USD/GBP expected range: 1.3430 – 1.3580

After a very poor pre-Christmas week, the US Dollar then did even worse into year-end. Its index against a basket of major currencies fell to a 14-week low of just 91.77 before rallying slightly to end the year at 91.91. This meant that for the calendar year 2017, the USD fell almost 9%; the first annual decline since 2012. The US Dollar’s fall came despite the stock market recording more than 70 fresh all-time highs during the year and three hikes in interest rates from the Federal Reserve Bank. Donald Trump is still President of the United States, a historic tax reform bill has been passed and the money markets are pricing further interest rate hikes next year.
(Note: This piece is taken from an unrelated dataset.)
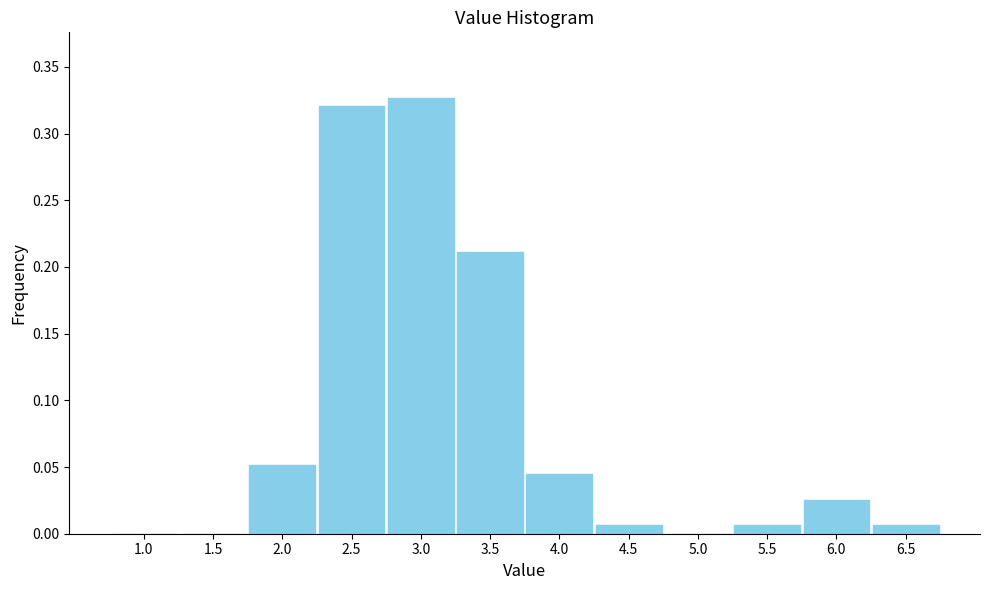

Between 3.0 and 3.5, which is larger?

3.0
Overnight Fed Funds Futures are pricing in a 95.2% probability of a hike by December 2018, with a 37.1% expectation for rates to be between 1.75 and 2% and 25.8% expectation for rates to be between 2 and 2.5%. For the next ‘live’ FOMC meeting in March, money market pricing reflects a 54% probability of a 25bp hike to 150-175bp. For the last week, none of these potential US Dollar positives seemed to matter and after the first Asia session of 2018, the USD is back testing last week’s lows. Remember, though, that in 2017 - against a background of near-universal bullishness on the USD - its index peaked on January 3rd at 103.3 and it was downhill almost all the way from there. USD sentiment may not yet be at historically bearish extremes, but it is certainly very depressed. Will the US Dollar spring a surprise in the opposite direction this time around or will its losses continue? The US Dollar index opens in Europe this morning at a 14-week low of 91.75. The 2017 low was 91.00 on September 5th…



European Euro (EUR)

GBP/EUR expected range: 1.1240 – 1.1305

In the short week of trading after Christmas, the Single European Currency strengthened steadily with the move accelerating to reach a best level on Friday of USD1.2025; its highest since September 10th. Taking the year as a whole, the euro was the best performing major currency in 2017. In early January as worries grew about upcoming elections in the Netherlands, Austria and France and the rise of populist anti-EU parties, there were concerns about a true existential crisis for the currency. EUR/USD hit a low point for 2017 of just 1.0341. With the resounding victory for Emmanuel Macron in the French Presidential Elections, it seemed, instead, that the Franco-German axis at the centre of EU politics for two generations would be strengthened and reinforced. The euro has subsequently shrugged off a poor election outcome for German Chancellor Angela Merkel and the dissolution of the Italian Parliament ahead of elections to be held in early March 2018. The economic recovery has gained traction across the whole of the EU and though inflation has not yet followed, it surely will if recent increases in energy prices are sustained. Whilst much of the good news for the euro may already be ‘in the price’, its positive momentum and excellent economic growth story leave it well poised to extend recent gains in the first part of 2018. Its first test will come later this morning when December’s final PMI manufacturing figures are released for all the Eurozone countries. On this first trading day of 2018, the EUR opens in Europe at USD1.2025 and GBP/EUR1.1245. One year ago, it began 2017 at USD1.05 and GBP/EUR1.17.